The Flink team announces Release 0.10.1, a maintenance release.
On the Edureka! blog, an anonymous blogger describes four ways to use R and Hadoop together: RHadoop, ORCH, RHIPE and Hadoop Streaming. That’s like saying there are four ways to fly from New York to Los Angeles: American, Delta, United and by flapping your arms vigorously.
(1) Databricks Previews Spark 1.6
— SQL: 13 enhancements, including the new Dataset API, queries on files (without prior table registration) and personalized metrics.
— Streaming: 4 API enhancements, including improved state management and Kinesis record disaggregation, plus UI improvements.
— MLLib: 5 new algorithms, including survival analysis, plus improvements to ML Pipelines, the R API and the Python API
— GraphX: no enhancements, which makes GraphX oh-for-2015. Is it time to stick a fork in GraphX?
On Tuesday, December 1 Databricks’ Patrick Wendell plans to deliver a webcast on the new release. (Register to attend).
Databricks also announces a new release of its platform.

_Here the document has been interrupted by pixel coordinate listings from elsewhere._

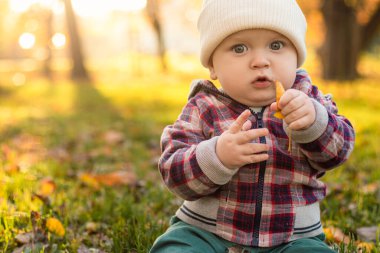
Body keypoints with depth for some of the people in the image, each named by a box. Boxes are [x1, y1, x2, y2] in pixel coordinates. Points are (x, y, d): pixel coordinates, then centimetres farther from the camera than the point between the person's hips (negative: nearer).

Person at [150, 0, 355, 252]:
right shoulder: (203, 108, -4)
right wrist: (217, 156, -31)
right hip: (205, 231, 0)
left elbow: (339, 146, -9)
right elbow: (174, 172, -11)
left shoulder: (304, 97, 1)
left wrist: (313, 121, -30)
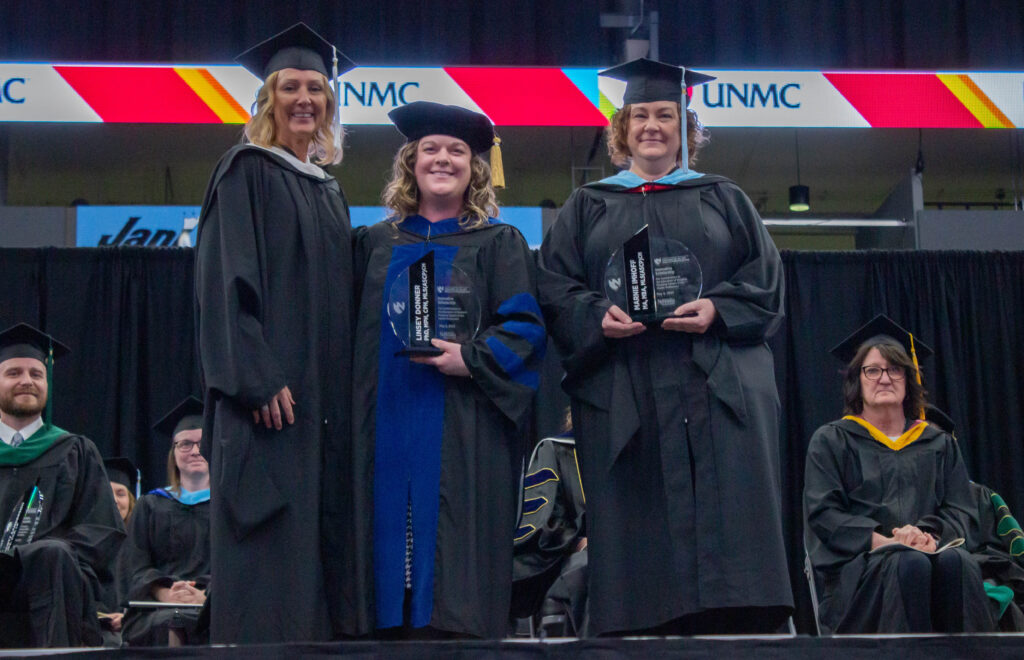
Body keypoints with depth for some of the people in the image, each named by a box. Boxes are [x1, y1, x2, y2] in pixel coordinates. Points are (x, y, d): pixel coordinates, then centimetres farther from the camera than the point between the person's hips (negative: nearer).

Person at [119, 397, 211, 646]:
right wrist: (165, 593, -13)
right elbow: (133, 565, 10)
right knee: (165, 626, -37)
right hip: (156, 608, 1)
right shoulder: (151, 505, 24)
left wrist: (206, 595, -16)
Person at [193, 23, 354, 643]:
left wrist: (345, 394, 12)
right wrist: (258, 379, -21)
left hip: (324, 399, 7)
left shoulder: (329, 191, 20)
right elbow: (227, 281, -12)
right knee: (267, 543, -9)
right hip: (269, 393, -7)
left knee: (313, 539, 6)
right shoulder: (247, 172, -2)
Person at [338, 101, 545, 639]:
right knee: (391, 543, 2)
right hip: (388, 427, 3)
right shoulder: (377, 243, 15)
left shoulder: (499, 244, 6)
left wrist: (470, 359, -18)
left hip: (463, 433, -3)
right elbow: (357, 332, 15)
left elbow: (525, 329, -3)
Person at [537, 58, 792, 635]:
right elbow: (556, 286, 8)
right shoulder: (588, 207, 18)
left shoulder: (724, 199, 18)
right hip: (623, 397, 0)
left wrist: (717, 310, -11)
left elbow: (766, 279, 9)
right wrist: (598, 316, -13)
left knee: (727, 521, -10)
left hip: (716, 389, 0)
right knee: (641, 536, -5)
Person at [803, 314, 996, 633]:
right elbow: (823, 513, 2)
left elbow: (961, 510, 12)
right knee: (910, 565, -37)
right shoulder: (830, 442, 15)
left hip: (928, 550, 3)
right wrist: (882, 540, -15)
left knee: (956, 561, -33)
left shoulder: (939, 443, 24)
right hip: (857, 564, -2)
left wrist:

Dave Wang elaborates.
(2) New Release for Apache Drill
(3) IBM Touts SystemML
IBM revs the PR machine for SystemML; stories here, here, here, here, here, here, here and here. Jessica Davis appears to be confused by the publicity, describing IBM’s donation of SystemML as a “milestone” for Spark, which is a stretch.
In case you missed last week’s story, SystemML is a high-level declarative machine learning language; the user can choose between an “R-like” syntax or a “Python-like” syntax. Users specify the model in a general way; SystemML converts the user request into an execution plan and runs the request either in MapReduce or Spark.
It’s hard to imagine why one would ever run a machine learning algorithm in MapReduce, so you can write an “optimizer” with one rule: If Spark is installed, run it there, otherwise…
SystemML’s library of MapReduce algorithms dates back a couple of years; IBM was unable to commercialize it. While the Spark algorithms align roughly to existing capabilities of Spark MLLib, it appears that IBM rewrote them and added a few, including stepwise regression and survival analysis.
IBM donated the software to open source last June. All active contributors are IBM employees.